- Episode no.: Season 19 Episode 18
- Directed by: Chuck Sheetz
- Written by: Daniel Chun
- Production code: KABF11
- Original air date: May 4, 2008

Guest appearances
- Jim Jarmusch as himself; John C. Reilly as himself;

Episode features
- Couch gag: The family is a pop-up in a picture book.
- Commentary: Matt Groening; Al Jean; Matt Selman; Mike Scully; Tom Gammill; Max Pross; David Silverman;

Episode chronology
| ← Previous "Apocalypse Cow" | Next → "Mona Leaves-a" |
- The Simpsons season 19

= Any Given Sundance =

"Any Given Sundance" (a play on the title of the film Any Given Sunday, but otherwise unrelated) is the eighteenth episode of the nineteenth season of the American animated television series The Simpsons. It originally aired on the Fox network in the United States on May 4, 2008. The episode was directed by Chuck Sheetz and written by Daniel Chun. It guest-starred Jim Jarmusch and John C. Reilly as themselves. After Lisa enters a film about her family into the Sundance Film Festival, Homer, Marge, Bart, and Maggie are appalled by the candid behind-the scenes look at their family. Meanwhile, Principal Skinner and Superintendent Chalmers decide to enter the movie business.

==Plot==
The Simpson family heads to a tailgate party, and while Homer and Bart steal other tailgaters' food, Lisa busies herself by filming the events for a school project, and notices life in its own perspective. Lisa shows the film to her teacher, who reviews her film and says he enjoys it, but gives it a 3 out of 5. When she complains to Principal Skinner, who has a secret cinema passion, he tells her a good film should have plenty of drama. Lisa concludes that the only true source of drama is her family, which Skinner understands, knowing Bart. With Skinner granting her access to the school's A/V equipment, Lisa begins to film her family doing their everyday activities.

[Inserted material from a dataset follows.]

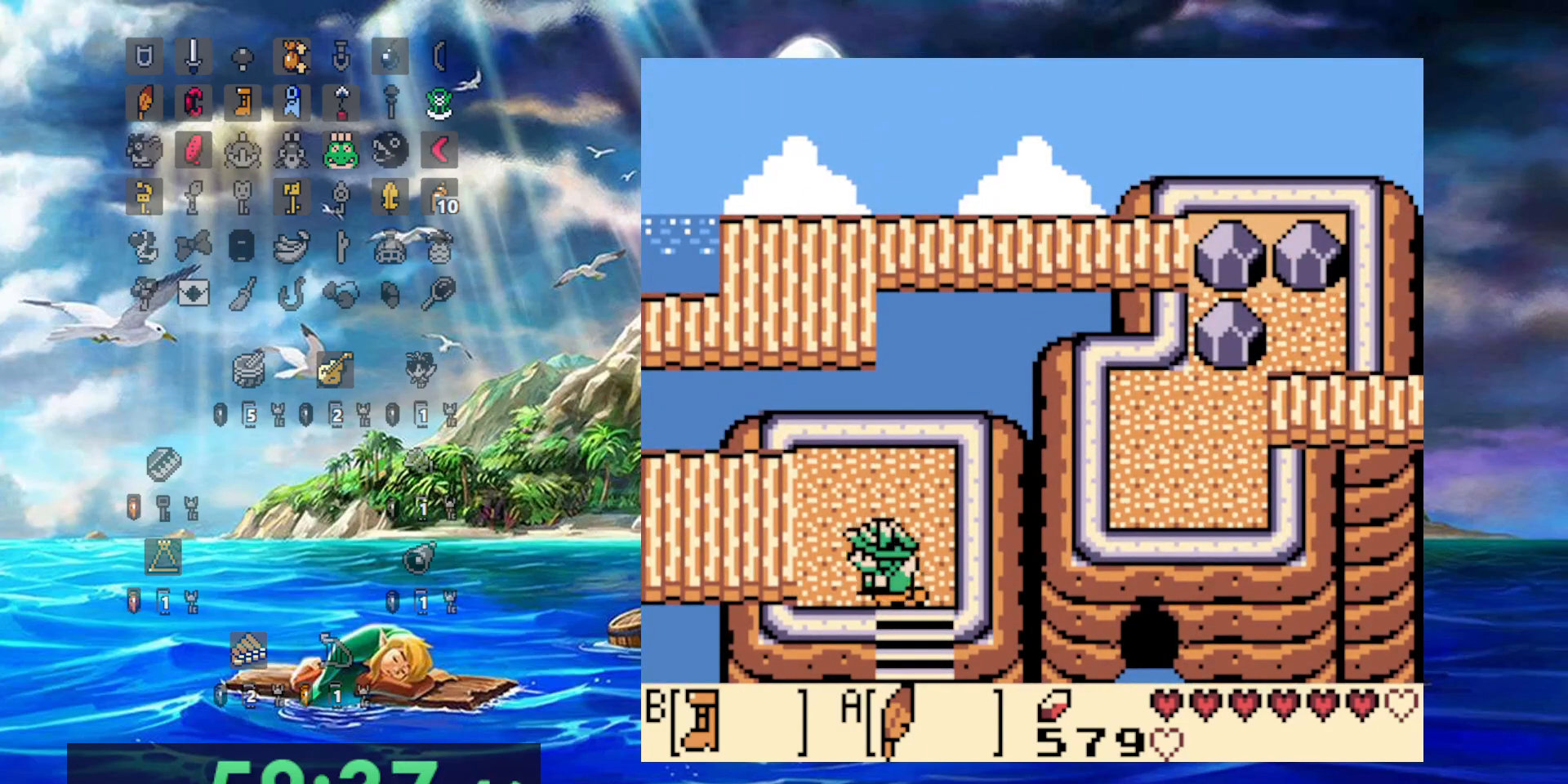
{"buttons": ["B", "DPAD_LEFT"], "events": []}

Superintendent Chalmers takes notice of Lisa's filmmaking and convinces Skinner to enter Lisa's film in the Sundance Film Festival. The Sundance organizers agree to premiere Lisa's film, as she is an intellectual misfit, and her movie is not a mainstream production. Lisa's movie, Capturing the Simpsons (a play on the title of the Sundance documentary Capturing the Friedmans) is accepted. When the family learns Lisa's film had been accepted, they all go to Park City, Utah, anxious to see the premiere of the film. Capturing the Simpsons, produced by "Chalmskinn Productions" begins. Lisa shows her family in all of its dysfunction. Audience members begin making sour remarks about her family. One scene features Bart breaking dishes and Homer walking in with bare feet. Marge cleans up after them and Lisa wishes her a "Happy Birthday," embarrassing the entire family. The film ends, and receives a standing ovation. Homer, Marge, Bart and Maggie are all appalled at how Lisa portrayed them in the film.

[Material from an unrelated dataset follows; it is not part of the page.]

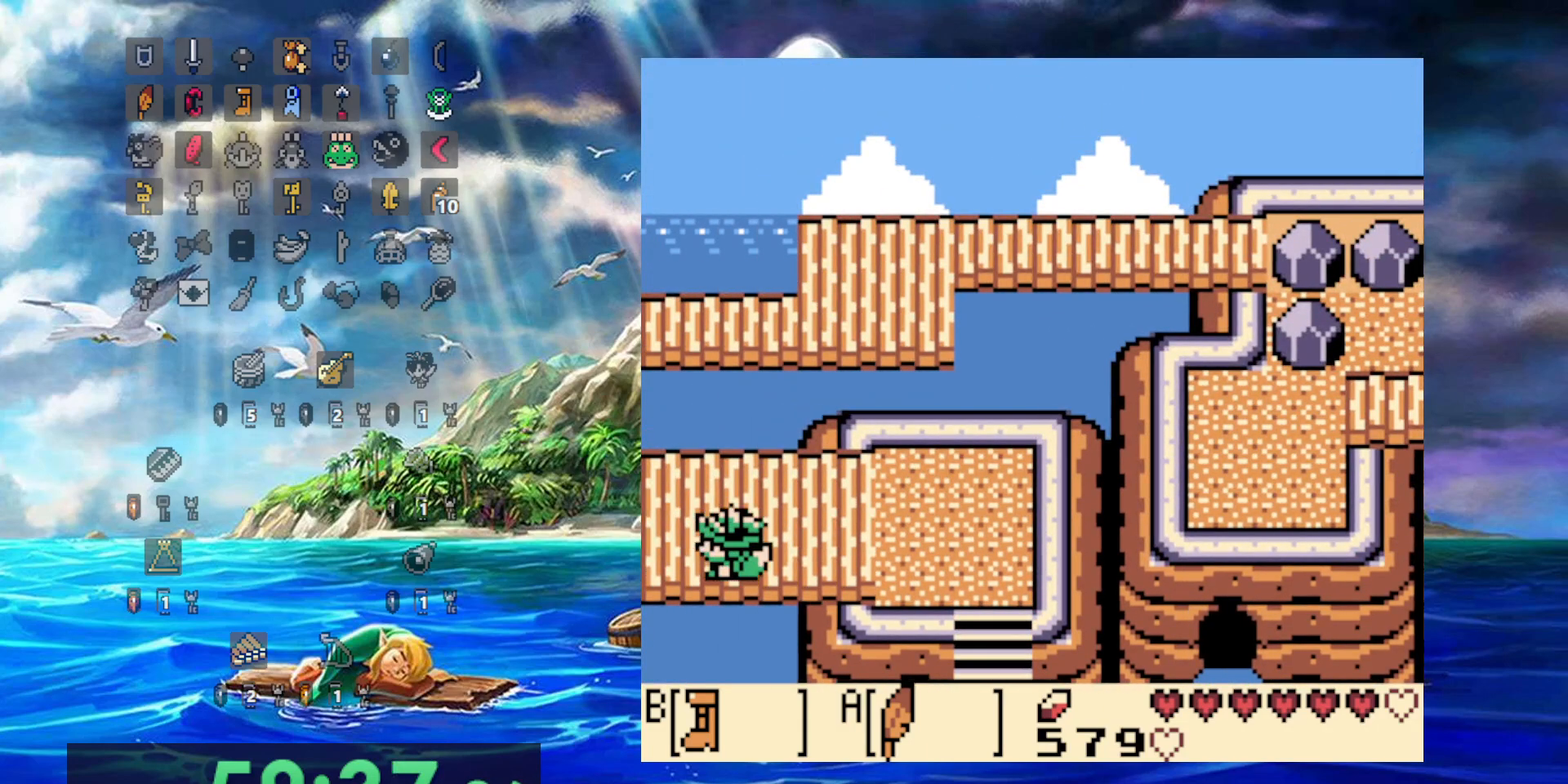
{"buttons": ["B", "DPAD_LEFT"], "events": []}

Comic Book Guy posts a glowing review of the film on his blog, which attracts worldwide attention and leads to some film distributors negotiating with Skinner and Chalmers to buy Lisa's movie. Meanwhile, Lisa's family realize others hate them because of the way they were portrayed in the film (with one person of the original audience going as far as to swear Maggie's death), and approach the family and ask them to act the way they did in the film. Lisa feels sorry for what she did to the family, and while deep in thought, Jim Jarmusch approaches her and says he can relate because his movies are also about "social misfits experiencing the dark side of the American dream". Lisa however, feels that she may have subconsciously humiliated her family on purpose. He tells her the answer to her question of whether or not her family will forgive her can be found in a film: Life Blows Chunks, a documentary by Nelson Muntz which had been in production by Chalmskinn Productions at the same time as Lisa's film. It shows Nelson's struggling life, where Mrs. Muntz is a thief and drinks heavily. When his film ends, Lisa learns that although her family may embarrass her or infuriate her, there are other families with tougher problems. She apologizes to her family, and they gratefully forgive her. Nelson and Mrs. Muntz, who are now in the spotlight, enjoy the attention.

During the tag scene, Skinner and Chalmers meet John C. Reilly, who unsuccessfully tries to audition for Chalmskinn's next movie, Ghost Willie.

==Reception==
Robert Canning of IGN gave the episode a 6.8 out of 10. He liked the joke but thought the episode "told a less than engaging story."

Richard Keller of TV Squad called "Any Given Sundance" a "so-so episode" and said "it just had the feeling of one of those installments where you look up and the show is over. And, the bad thing is you really don't remember what happened". His favorite part of the episode was Nelson's documentary which he compared to that of Barney Gumble in "A Star Is Burns".

"Any Given Sundance" was watched by 6.18 million people during its first airing on May 4, 2008.

In 2012, Matt Zoller Seitz considered the episode one of the many "flashes of greatness" in The Simpsons later years after 2000, stating that "Season nineteen's 'Any Given Sundance'... should be required viewing in film schools."